In early September, EY announced its plan to split into two businesses, with the press release stating “EY leaders have reached the decision to move forward with partner votes to separate into two distinct, multidisciplinary organizations.” EY is an assurance, tax, transaction and advisory services firm and is one of the “Big Four” accounting firms alongside Deloitte, PwC, and KPMG. The combined revenue of the influential Big Four firms exceeded 167 billion U.S. dollars in 2021.
The proposed split, which has been compared to the Andersen Consulting (Accenture)/Arthur Andersen split in 2000, would create separate audit and consulting (advisory) practices. One of the main reasons for EY proposing this is to avoid conflict of interest issues between the two practices. In terms of ensuring auditor independence, Title II of the Sarbanes-Oxley Act “makes it unlawful for Registered Public Accounting Firms to perform both audit and nonaudit services for the same company at the same time” (Clarkson 900).
Source Global Research’s Martin White, in a September podcast, discusses the reasons for the split. He notes (paraphrased) that EY has been auditing a large number of technology companies that they would like to form partnerships with or work within their ecosystems. EY audits Amazon, Google, Salesforce, and Workday, to name a few, making it very challenging for their consulting arm and there is a “whole bunch of consulting work they would love to do.”
The issues involved are all quite complex, however, it is important that category spend managers and buyers of professional services understand the implications of this event if it gets approved by the partners. According to the The Wall Street Journal, industry observers note, “EY’s move could radically reshape the accounting landscape if it goes to plan.” A recent Bloomberg Tax article indicates that the proposed split may be the beginning of a larger trend to come. “For now, the other members of the Big Four have shown no public interest in a separation of powers and, in some cases, have even panned EY for its split.
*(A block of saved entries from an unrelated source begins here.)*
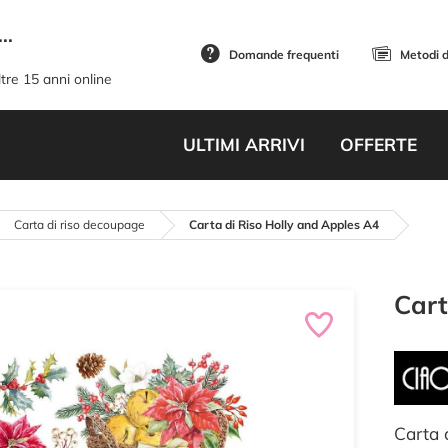
..
Domande frequenti
Metodi 
tre 15 anni online
ULTIMI ARRIVI
OFFERTE
Carta di riso decoupage
Carta di Riso Holly and Apples A4
Cart
Carta 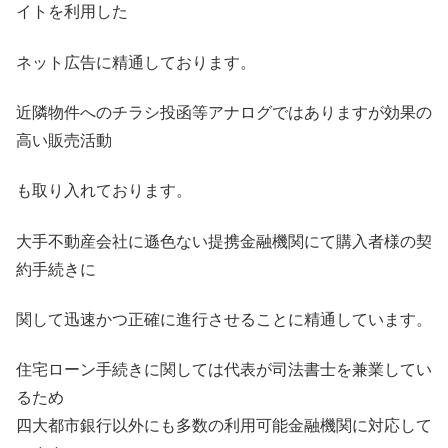
イトを利用した
ネット広告に精通しております。
近隣物件へのチラシ投函等アナログではありますが効果の
高い販売活動
も取り入れております。
大手不動産会社に遜色ない提携金融機関にて購入者様の契
約手続きに
関して迅速かつ正確に進行させることに精通しています。
住宅ローン手続きに関しては代表が司法書士を兼業してい
るため
四大都市銀行以外にも多数の利用可能金融機関に対応して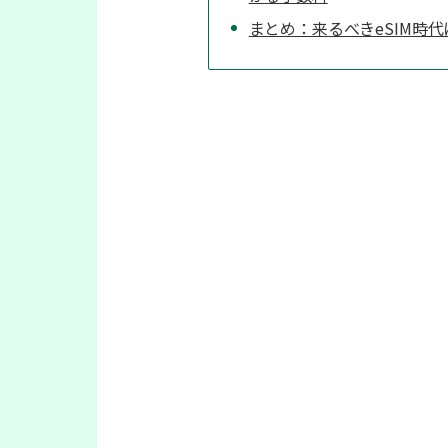
まとめ：来るべきeSIM時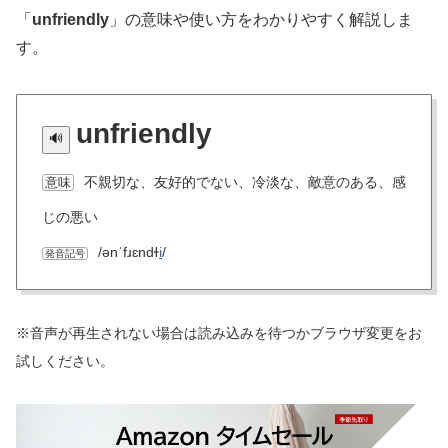
「
unfriendly
」の意味や使い方をわかりやすく解説しま
す。
unfriendly
不親切な、友好的でない、冷淡な、敵意のある、感
意味
じの悪い
/ənˈfɹɛndɫ
i
/
発音記号
※音声が再生されない場合は読み込みを待つかブラウザ変更をお
試しください。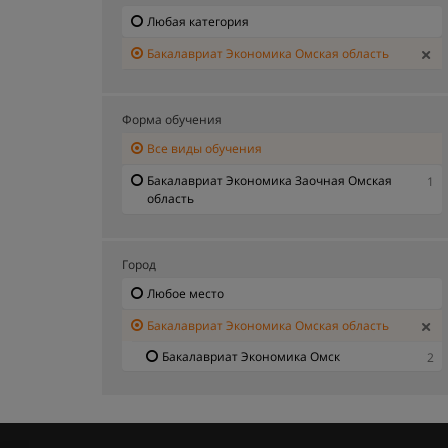
Любая категория
Бакалавриат Экономика Омская область
Форма обучения
Все виды обучения
Бакалавриат Экономика Заочная Омская
1
область
Город
Любое место
Бакалавриат Экономика Омская область
Бакалавриат Экономика Омск
2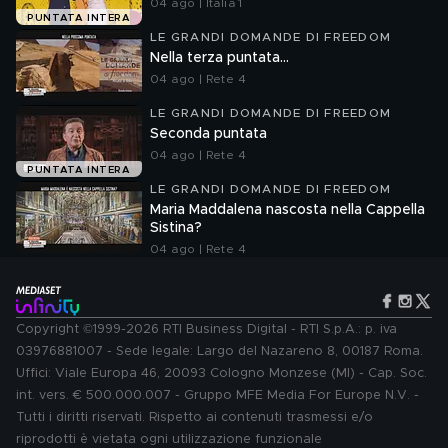
04 ago | Italia 1
PUNTATA INTERA
LE GRANDI DOMANDE DI FREEDOM
Nella terza puntata...
04 ago | Rete 4
LE GRANDI DOMANDE DI FREEDOM
Seconda puntata
04 ago | Rete 4
PUNTATA INTERA
LE GRANDI DOMANDE DI FREEDOM
Maria Maddalena nascosta nella Cappella
Sistina?
04 ago | Rete 4
Copyright ©1999-2026 RTI Business Digital - RTI S.p.A.: p. iva
03976881007 - Sede legale: Largo del Nazareno 8, 00187 Roma.
Uffici: Viale Europa 46, 20093 Cologno Monzese (MI) - Cap. Soc.
int. vers. € 500.000.007 - Gruppo MFE Media For Europe N.V. -
Tutti i diritti riservati. Rispetto ai contenuti trasmessi e/o
riprodotti è vietata ogni utilizzazione funzionale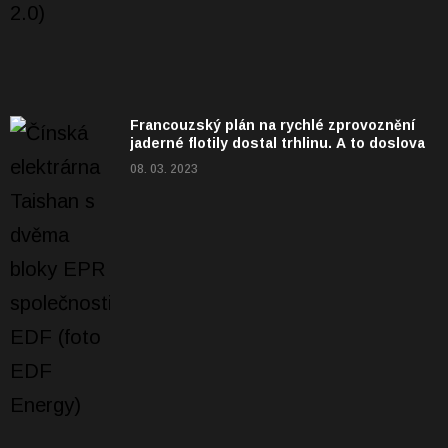
Francouzský plán na rychlé zprovoznění
jaderné flotily dostal trhlinu. A to doslova
08. 03. 2023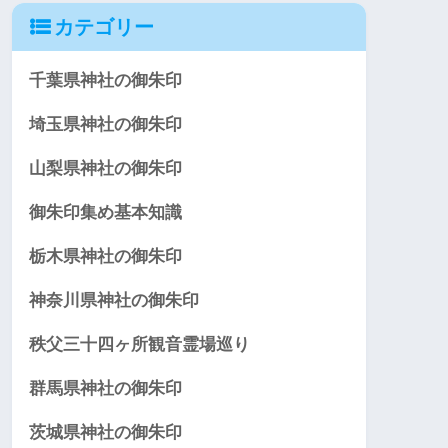
カテゴリー
千葉県神社の御朱印
埼玉県神社の御朱印
山梨県神社の御朱印
御朱印集め基本知識
栃木県神社の御朱印
神奈川県神社の御朱印
秩父三十四ヶ所観音霊場巡り
群馬県神社の御朱印
茨城県神社の御朱印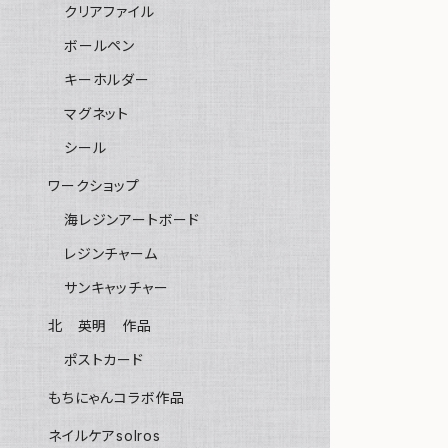
クリアファイル
ボールペン
キーホルダー
マグネット
シール
ワークショップ
海レジンアートボード
レジンチャーム
サンキャッチャー
北 英明 作品
ポストカード
もちにゃんコラボ作品
ネイルケアsolros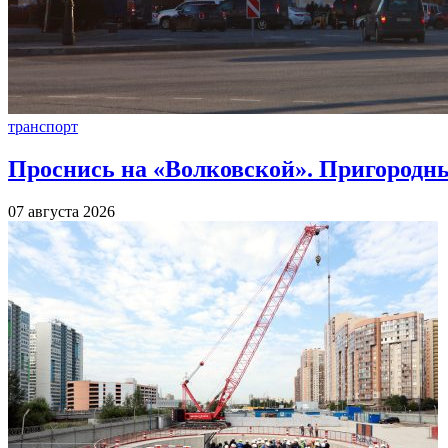
транспорт
Проснись на «Волковской». Пригородны
07 августа 2026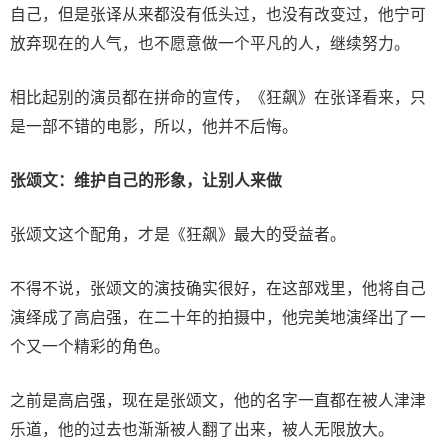
自己，但是张译从来都没有低头过，也没有改变过，他宁可
放弃现在的人气，也不愿意做一个平凡的人，继续努力。
相比起别的演员都在拼命的宣传，《狂飙》在张译看来，只
是一部不错的电影，所以，他并不后悔。
张颂文：
维
护
自己的形象
，
让别
人
来
做
张颂文这个配角，才是《狂飙》最大的受益者。
不得不说，张颂文的演技确实很好，在这部戏里，他将自己
演绎成了高启强，在二十年的拍摄中，他完美地演绎出了一
个又一个精彩的角色。
之前是高启强，现在是张颂文，他的名字一直都在被人津津
乐道，他的过去也渐渐被人翻了出来，被人无限放大。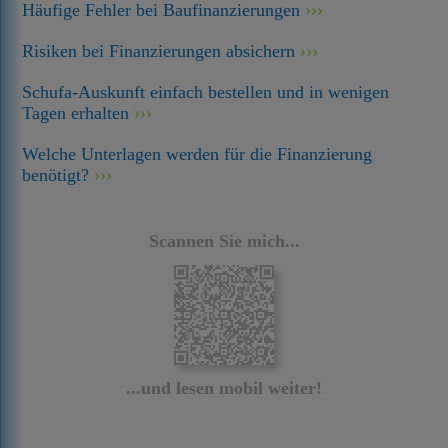
Häufige Fehler bei Baufinanzierungen
Risiken bei Finanzierungen absichern
Schufa-Auskunft einfach bestellen und in wenigen
Tagen erhalten
Welche Unterlagen werden für die Finanzierung
benötigt?
Scannen Sie mich...
...und lesen mobil weiter!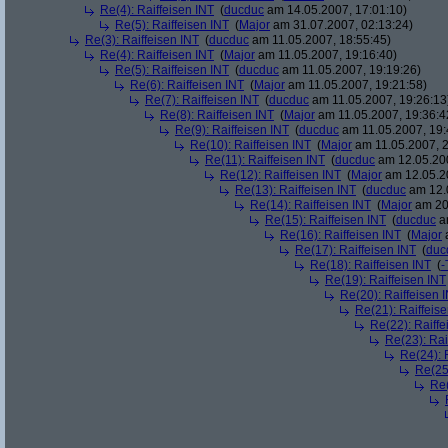
Re(4): Raiffeisen INT
(
ducduc
am 14.05.2007, 17:01:10)
Re(5): Raiffeisen INT
(
Major
am 31.07.2007, 02:13:24)
Re(3): Raiffeisen INT
(
ducduc
am 11.05.2007, 18:55:45)
Re(4): Raiffeisen INT
(
Major
am 11.05.2007, 19:16:40)
Re(5): Raiffeisen INT
(
ducduc
am 11.05.2007, 19:19:26)
Re(6): Raiffeisen INT
(
Major
am 11.05.2007, 19:21:58)
Re(7): Raiffeisen INT
(
ducduc
am 11.05.2007, 19:26:13
Re(8): Raiffeisen INT
(
Major
am 11.05.2007, 19:36:4
Re(9): Raiffeisen INT
(
ducduc
am 11.05.2007, 19:
Re(10): Raiffeisen INT
(
Major
am 11.05.2007, 2
Re(11): Raiffeisen INT
(
ducduc
am 12.05.200
Re(12): Raiffeisen INT
(
Major
am 12.05.20
Re(13): Raiffeisen INT
(
ducduc
am 12.0
Re(14): Raiffeisen INT
(
Major
am 20.
Re(15): Raiffeisen INT
(
ducduc
am
Re(16): Raiffeisen INT
(
Major
a
Re(17): Raiffeisen INT
(
duc
Re(18): Raiffeisen INT
(
-
Re(19): Raiffeisen INT
Re(20): Raiffeisen 
Re(21): Raiffeis
Re(22): Raiffe
Re(23): Rai
Re(24): 
Re(25)
Re(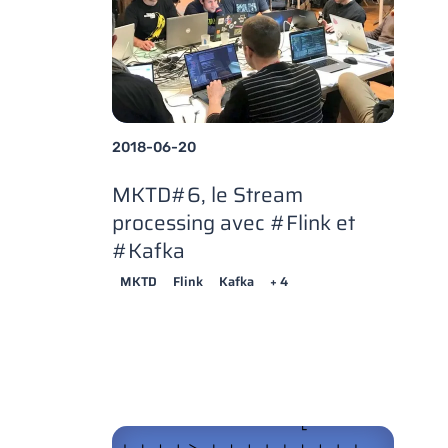
2018-06-20
MKTD#6, le Stream
processing avec #Flink et
#Kafka
MKTD
Flink
Kafka
+ 4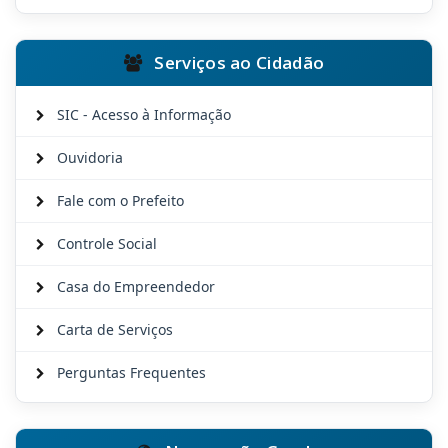
Serviços ao Cidadão
SIC - Acesso à Informação
Ouvidoria
Fale com o Prefeito
Controle Social
Casa do Empreendedor
Carta de Serviços
Perguntas Frequentes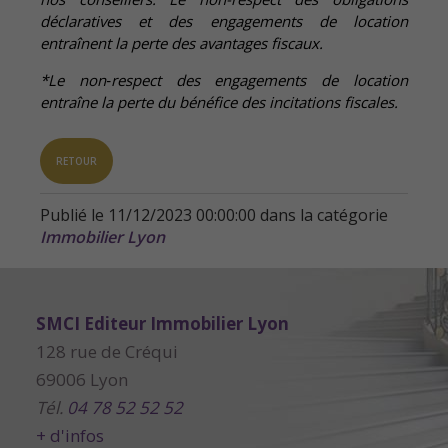
déclaratives et des engagements de location
entraînent la perte des avantages fiscaux.
*Le non‐respect des engagements de location
entraîne la perte du bénéfice des incitations fiscales.
RETOUR
Publié le 11/12/2023 00:00:00 dans la catégorie
Immobilier Lyon
SMCI Editeur Immobilier Lyon
128 rue de Créqui
69006 Lyon
Tél.
04 78 52 52 52
+ d'infos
But don’t be surprised if others soon join EY in establishing the independence of their tax and audit services. As governing bodies struggling to sort out the potential conflicts of the accounting giants continue to exert pressure, Deloitte LLP, KPMG LLP, and PricewaterhouseCoopers LLP may follow suit. Smaller firms that have yet to cement their brands in the public consciousness may be more reluctant to split but may decide that the associated growth opportunities are too great to ignore.”
Clarkson, Kenneth W. and Roger LeRoy Miller. Business Law: Text and Cases. 15th ed., Cengage, 2021.